▸ Required action
From the records below, extract only the lines running from the line with "M 1710,686 L" to the line with "791,10 L 1344,398", both lines included, reproducing them exactly.

Stored data
_____

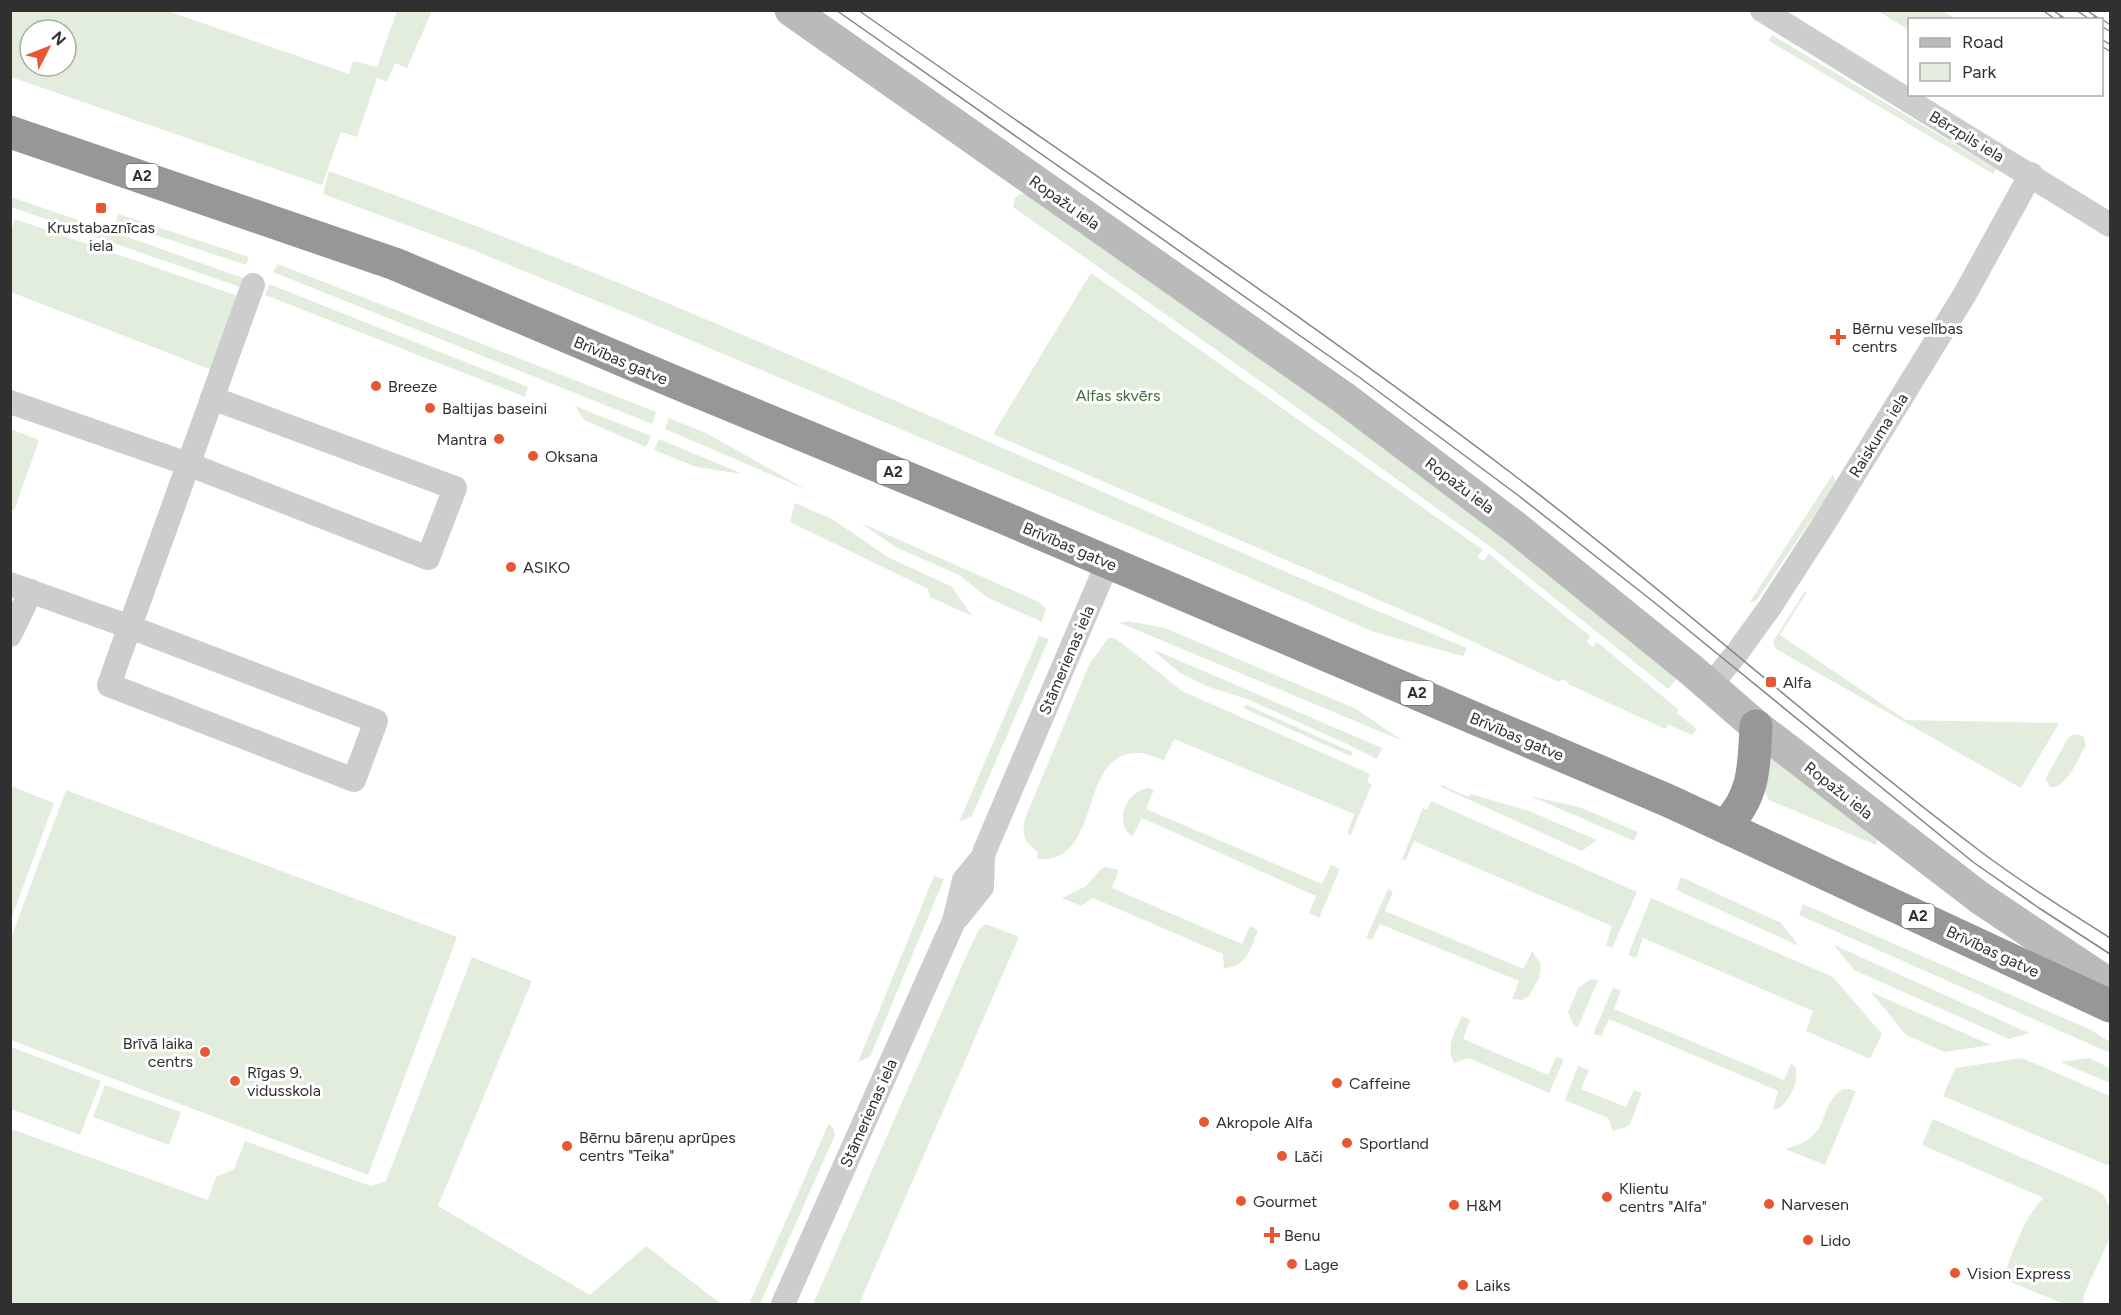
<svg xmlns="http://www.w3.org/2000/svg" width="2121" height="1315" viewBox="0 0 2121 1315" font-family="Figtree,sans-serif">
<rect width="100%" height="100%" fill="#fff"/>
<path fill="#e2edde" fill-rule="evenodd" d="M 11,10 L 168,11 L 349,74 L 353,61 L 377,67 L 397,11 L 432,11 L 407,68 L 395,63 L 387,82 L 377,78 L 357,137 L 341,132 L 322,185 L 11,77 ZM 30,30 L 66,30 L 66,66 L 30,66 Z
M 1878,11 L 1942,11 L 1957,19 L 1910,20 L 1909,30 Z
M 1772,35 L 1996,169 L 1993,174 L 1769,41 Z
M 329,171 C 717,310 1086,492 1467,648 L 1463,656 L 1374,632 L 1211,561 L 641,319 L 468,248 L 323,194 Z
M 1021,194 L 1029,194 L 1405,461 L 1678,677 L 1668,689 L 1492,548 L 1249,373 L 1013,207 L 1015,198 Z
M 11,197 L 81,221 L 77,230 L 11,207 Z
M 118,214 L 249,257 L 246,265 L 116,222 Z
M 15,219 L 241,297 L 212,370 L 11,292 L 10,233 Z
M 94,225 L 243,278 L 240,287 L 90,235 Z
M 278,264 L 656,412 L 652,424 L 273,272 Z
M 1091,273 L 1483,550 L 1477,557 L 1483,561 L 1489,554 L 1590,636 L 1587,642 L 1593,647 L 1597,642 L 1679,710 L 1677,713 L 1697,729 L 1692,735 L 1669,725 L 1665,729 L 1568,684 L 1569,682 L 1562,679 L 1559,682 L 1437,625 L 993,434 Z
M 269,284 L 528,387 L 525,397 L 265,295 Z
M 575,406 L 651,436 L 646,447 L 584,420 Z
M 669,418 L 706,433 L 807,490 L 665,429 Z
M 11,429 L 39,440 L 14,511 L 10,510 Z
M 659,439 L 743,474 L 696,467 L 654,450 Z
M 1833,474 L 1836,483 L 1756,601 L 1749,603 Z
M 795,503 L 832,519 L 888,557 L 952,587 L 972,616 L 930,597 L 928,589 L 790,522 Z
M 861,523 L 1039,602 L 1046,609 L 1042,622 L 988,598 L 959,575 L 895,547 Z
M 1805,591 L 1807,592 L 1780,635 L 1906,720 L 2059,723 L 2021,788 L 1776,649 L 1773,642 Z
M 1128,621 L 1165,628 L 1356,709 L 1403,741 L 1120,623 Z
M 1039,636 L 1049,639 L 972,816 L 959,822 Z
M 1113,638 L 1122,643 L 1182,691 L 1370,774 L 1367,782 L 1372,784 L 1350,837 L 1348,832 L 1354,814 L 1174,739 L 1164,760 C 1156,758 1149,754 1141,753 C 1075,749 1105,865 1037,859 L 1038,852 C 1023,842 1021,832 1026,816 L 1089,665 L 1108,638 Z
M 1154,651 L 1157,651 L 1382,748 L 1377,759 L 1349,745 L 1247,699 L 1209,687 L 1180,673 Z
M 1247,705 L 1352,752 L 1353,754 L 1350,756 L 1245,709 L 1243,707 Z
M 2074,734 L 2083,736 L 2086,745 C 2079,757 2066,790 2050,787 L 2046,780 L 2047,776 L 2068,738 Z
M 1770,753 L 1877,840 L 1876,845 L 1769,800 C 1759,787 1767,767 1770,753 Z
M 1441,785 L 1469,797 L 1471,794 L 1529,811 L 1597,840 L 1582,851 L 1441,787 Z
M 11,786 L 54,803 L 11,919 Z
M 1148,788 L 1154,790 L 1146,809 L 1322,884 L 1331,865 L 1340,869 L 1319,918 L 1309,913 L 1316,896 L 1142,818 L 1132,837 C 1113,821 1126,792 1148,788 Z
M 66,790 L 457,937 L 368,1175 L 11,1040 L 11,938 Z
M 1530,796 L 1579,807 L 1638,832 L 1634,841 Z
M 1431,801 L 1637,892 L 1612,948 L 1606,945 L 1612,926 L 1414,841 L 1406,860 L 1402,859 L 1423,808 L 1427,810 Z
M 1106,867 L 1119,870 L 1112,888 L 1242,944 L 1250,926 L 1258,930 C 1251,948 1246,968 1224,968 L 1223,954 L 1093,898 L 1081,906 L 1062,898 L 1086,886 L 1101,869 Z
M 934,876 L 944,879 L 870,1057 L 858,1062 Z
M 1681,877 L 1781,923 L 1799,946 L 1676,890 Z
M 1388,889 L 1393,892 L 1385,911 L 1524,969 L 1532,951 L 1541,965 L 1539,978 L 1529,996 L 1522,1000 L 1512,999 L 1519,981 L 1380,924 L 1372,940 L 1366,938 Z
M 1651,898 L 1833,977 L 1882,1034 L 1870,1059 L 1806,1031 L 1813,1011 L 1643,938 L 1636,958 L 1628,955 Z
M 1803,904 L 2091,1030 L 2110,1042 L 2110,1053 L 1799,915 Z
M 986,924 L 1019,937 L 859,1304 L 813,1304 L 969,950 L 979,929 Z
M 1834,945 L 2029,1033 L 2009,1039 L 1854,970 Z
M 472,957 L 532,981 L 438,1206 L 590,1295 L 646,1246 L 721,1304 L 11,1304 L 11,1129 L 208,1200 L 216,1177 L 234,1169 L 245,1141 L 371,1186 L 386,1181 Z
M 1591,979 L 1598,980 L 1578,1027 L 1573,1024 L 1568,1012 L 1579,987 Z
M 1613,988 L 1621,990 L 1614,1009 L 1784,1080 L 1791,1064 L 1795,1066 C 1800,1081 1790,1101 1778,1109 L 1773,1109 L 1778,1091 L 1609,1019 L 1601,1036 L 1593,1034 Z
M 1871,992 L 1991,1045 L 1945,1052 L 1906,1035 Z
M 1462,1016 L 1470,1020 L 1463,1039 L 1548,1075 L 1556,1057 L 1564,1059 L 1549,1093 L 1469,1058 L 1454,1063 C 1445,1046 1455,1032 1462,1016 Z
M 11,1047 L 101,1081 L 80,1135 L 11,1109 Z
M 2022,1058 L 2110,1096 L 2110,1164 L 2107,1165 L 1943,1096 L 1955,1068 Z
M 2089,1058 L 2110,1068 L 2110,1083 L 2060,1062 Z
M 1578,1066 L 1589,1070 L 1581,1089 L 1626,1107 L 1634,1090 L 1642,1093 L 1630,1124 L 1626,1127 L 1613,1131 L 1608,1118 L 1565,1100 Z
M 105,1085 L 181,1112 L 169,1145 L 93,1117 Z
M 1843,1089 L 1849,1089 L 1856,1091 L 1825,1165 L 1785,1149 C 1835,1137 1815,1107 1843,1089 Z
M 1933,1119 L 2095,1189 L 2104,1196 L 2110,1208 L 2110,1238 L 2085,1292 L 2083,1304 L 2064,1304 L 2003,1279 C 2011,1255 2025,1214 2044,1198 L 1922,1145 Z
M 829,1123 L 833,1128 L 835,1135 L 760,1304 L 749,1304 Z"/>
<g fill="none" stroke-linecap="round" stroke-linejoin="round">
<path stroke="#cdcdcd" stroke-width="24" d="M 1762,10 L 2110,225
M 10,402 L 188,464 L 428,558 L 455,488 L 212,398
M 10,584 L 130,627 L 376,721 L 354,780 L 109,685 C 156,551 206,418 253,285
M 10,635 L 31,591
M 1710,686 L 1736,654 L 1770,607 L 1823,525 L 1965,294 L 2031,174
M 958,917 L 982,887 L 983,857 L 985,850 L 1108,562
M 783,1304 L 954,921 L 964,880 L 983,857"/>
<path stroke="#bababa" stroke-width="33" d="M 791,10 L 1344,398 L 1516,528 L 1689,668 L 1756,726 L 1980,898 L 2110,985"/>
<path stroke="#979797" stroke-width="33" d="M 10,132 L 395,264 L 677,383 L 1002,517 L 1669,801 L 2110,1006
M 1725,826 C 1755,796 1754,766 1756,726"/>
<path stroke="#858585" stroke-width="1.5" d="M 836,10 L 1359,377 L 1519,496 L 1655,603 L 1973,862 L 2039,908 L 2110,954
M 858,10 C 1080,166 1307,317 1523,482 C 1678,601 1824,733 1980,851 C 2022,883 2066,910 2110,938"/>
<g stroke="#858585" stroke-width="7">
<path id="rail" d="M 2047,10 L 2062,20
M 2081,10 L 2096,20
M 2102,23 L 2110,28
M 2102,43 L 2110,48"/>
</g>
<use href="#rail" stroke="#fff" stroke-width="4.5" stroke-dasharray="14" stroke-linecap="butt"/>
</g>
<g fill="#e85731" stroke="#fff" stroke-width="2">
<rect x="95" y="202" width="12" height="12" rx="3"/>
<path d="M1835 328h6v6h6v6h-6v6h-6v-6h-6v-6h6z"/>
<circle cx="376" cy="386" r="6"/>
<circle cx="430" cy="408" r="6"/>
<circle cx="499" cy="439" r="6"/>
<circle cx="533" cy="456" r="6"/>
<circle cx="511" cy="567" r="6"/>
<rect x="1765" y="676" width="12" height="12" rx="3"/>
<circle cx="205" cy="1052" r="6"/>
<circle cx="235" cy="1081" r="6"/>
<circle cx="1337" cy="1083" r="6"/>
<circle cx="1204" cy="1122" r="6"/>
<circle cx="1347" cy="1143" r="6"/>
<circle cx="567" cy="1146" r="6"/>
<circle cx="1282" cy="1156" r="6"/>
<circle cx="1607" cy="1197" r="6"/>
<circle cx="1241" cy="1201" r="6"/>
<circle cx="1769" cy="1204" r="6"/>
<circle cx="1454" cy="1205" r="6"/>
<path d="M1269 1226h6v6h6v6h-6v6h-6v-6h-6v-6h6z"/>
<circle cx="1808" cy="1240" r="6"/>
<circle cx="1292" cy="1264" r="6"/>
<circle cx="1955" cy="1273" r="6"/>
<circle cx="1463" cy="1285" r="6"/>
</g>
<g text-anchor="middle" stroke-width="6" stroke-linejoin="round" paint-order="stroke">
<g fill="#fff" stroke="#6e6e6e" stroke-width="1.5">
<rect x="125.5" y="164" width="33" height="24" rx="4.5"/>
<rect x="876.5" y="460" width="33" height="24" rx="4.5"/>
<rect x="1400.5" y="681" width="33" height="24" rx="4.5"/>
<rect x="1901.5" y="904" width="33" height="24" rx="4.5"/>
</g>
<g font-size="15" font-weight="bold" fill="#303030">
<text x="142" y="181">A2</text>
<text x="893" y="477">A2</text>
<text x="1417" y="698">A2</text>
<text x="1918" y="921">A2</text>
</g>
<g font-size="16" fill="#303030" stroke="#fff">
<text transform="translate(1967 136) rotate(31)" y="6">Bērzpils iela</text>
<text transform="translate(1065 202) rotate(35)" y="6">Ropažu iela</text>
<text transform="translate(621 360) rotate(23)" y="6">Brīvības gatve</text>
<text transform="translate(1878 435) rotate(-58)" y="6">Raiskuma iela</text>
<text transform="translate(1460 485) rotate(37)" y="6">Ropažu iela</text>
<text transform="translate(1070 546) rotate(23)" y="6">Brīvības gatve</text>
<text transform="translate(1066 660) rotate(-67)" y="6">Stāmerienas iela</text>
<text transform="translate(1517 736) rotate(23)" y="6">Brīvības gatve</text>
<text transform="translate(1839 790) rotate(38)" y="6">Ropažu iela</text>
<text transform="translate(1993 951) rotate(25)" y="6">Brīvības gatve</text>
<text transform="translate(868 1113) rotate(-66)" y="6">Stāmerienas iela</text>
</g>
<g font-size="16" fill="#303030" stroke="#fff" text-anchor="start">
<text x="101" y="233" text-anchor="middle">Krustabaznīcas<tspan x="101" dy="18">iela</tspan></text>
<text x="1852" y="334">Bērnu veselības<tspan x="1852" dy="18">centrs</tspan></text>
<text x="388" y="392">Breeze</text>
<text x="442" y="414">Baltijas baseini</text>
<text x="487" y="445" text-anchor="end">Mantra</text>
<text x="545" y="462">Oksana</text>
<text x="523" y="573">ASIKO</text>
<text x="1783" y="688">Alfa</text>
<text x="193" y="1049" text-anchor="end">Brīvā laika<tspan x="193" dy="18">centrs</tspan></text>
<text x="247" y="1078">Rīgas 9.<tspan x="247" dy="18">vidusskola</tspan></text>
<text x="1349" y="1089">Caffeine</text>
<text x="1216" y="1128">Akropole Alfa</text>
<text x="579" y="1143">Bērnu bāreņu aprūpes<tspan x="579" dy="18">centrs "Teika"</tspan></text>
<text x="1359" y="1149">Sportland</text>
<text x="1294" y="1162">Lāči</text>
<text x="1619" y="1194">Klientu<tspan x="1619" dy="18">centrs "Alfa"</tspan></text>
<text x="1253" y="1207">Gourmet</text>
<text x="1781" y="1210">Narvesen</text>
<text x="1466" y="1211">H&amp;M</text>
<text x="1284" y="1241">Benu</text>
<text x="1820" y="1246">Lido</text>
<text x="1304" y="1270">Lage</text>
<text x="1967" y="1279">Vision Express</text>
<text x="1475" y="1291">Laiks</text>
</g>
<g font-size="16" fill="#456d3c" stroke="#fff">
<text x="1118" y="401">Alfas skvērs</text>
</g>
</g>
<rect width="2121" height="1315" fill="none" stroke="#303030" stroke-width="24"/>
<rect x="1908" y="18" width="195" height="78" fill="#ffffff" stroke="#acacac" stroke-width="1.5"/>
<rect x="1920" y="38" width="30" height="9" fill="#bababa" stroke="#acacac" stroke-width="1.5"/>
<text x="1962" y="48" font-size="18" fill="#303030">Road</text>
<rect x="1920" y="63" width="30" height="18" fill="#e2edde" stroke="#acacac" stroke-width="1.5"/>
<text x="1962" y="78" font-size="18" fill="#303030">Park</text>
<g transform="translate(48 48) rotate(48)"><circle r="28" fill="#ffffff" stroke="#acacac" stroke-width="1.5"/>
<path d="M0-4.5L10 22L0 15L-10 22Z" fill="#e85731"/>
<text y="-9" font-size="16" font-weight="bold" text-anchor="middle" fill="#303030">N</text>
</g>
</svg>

_____

▸ Result of the task
M 1710,686 L 1736,654 L 1770,607 L 1823,525 L 1965,294 L 2031,174
M 958,917 L 982,887 L 983,857 L 985,850 L 1108,562
M 783,1304 L 954,921 L 964,880 L 983,857"/>
<path stroke="#bababa" stroke-width="33" d="M 791,10 L 1344,398 L 1516,528 L 1689,668 L 1756,726 L 1980,898 L 2110,985"/>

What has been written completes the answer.